T hesitated for a second but then answered, “I’m a junior at Central State, but I took this semester off to be here at home with Mom. Her liver disease, just so you know, isn’t caused by drinking or anything like that. Nobody knows where it comes from. It just comes. She ought to have a transplant, but her heart’s not up to it, which goes back to some problem she had when she was a kid. I don’t get it. She’s only forty-six years old. But what it means is that she doesn’t have much longer, so I figured it was more important to be here with her than to be at school. I can finish that later … you know, afterward.”
Yes, Otis knew what “afterward” meant. His mother had died at the age of seventy-one, twelve years ago, from complications caused by a badly done gallbladder operation. He said to T, “It must be so difficult taking care of her. I admire you for doing it.”
“There’s a hospice nurse who comes in the house every day when I’m not here. The worst part, frankly, is taking Mom to the bathroom. I have to stay in there with her so she doesn’t slip or fall. She hates it that I’m in there as much as I do.”
Otis had nothing to say. He couldn’t imagine ever being in the bathroom with his own mother while she … well, went to the bathroom.
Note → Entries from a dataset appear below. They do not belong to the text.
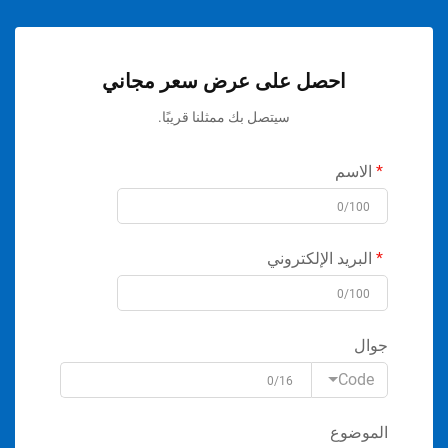
احصل على عرض سعر مجاني
سيتصل بك ممثلنا قريبًا.
الاسم
0/100
البريد الإلكتروني
0/100
جوال
Code
0/16
الموضوع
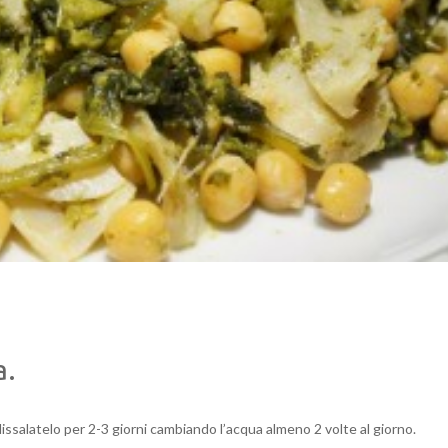
a.
 dissalatelo per 2-3 giorni cambiando l’acqua almeno 2 volte al giorno.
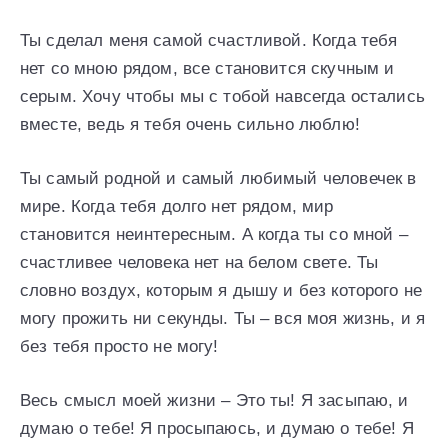
Ты сделал меня самой счастливой. Когда тебя
нет со мною рядом, все становится скучным и
серым. Хочу чтобы мы с тобой навсегда остались
вместе, ведь я тебя очень сильно люблю!
Ты самый родной и самый любимый человечек в
мире. Когда тебя долго нет рядом, мир
становится неинтересным. А когда ты со мной –
счастливее человека нет на белом свете. Ты
словно воздух, которым я дышу и без которого не
могу прожить ни секунды. Ты – вся моя жизнь, и я
без тебя просто не могу!
Весь смысл моей жизни – Это ты! Я засыпаю, и
думаю о тебе! Я просыпаюсь, и думаю о тебе! Я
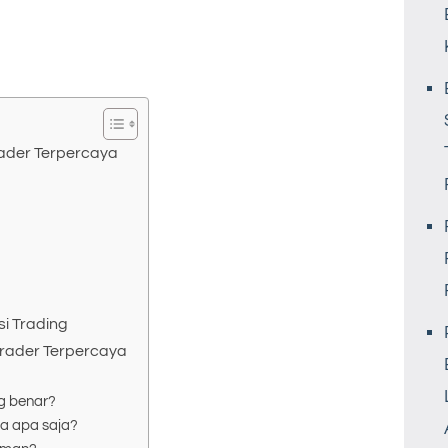
rader Terpercaya
i Trading
Trader Terpercaya
g benar?
ia apa saja?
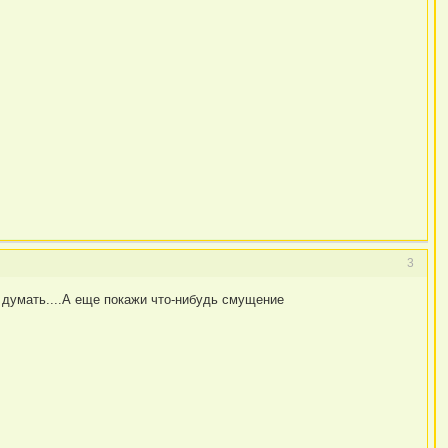
3
 думать....А еще покажи что-нибудь смущение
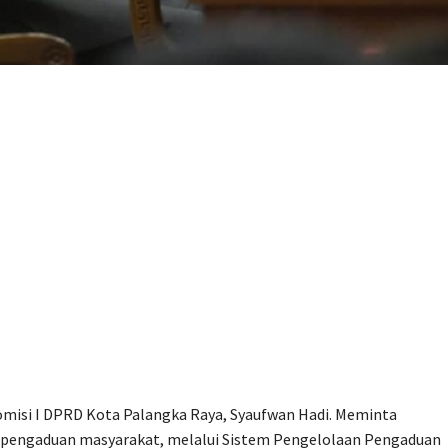
Komisi I DPRD Kota Palangka Raya, Syaufwan Hadi. Meminta
 pengaduan masyarakat, melalui Sistem Pengelolaan Pengaduan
There had never been much of a personal nature between him and his mother, who was a shy woman overshadowed, even in Otis’s memory, by her husband almost to irrelevance.
Otis started walking back toward the front door. He was going to leave T and Iola Caldwell and their white frame house in Marionville, Kansas.
He asked after a few seconds, “Where’s your dad? The man who gave her her first Cushman ride?”
“He and Mom divorced several years ago. He lives in California, but he sends us money for her, and for me to go to school. He’s a criminal lawyer, and one of the reasons Mom’s so hot against guns is because he helps criminals with guns stay out of jail. That’s what she says, at least.”
Otis wanted to know more. He wanted to know why Iola Caldwell and her husband divorced. He wanted to know everything about this family, these people, their life.
They were out on the sidewalk now. He thought he’d try one more question. “What kind of relationship do you have with your father?”
“I hate the son of a bitch. As far as I’m concerned, I don’t have a father.”
Buck will be your father!
Otis wanted to yell. But he remained silent.
T said, “He ran off with his partner’s secretary. She was pretty and young and sexy. I think it gave Mom her sickness.”
“That doesn’t cause liver disease, T.”
T waved that statement off into the air. This son, this exceptional young man, knew damned well his father’s screwing around had caused his mother’s sickness. It was clear nobody would or could ever convince him otherwise.
Otis re-covered his bald scalp with the Chiefs helmet and mounted his scooter.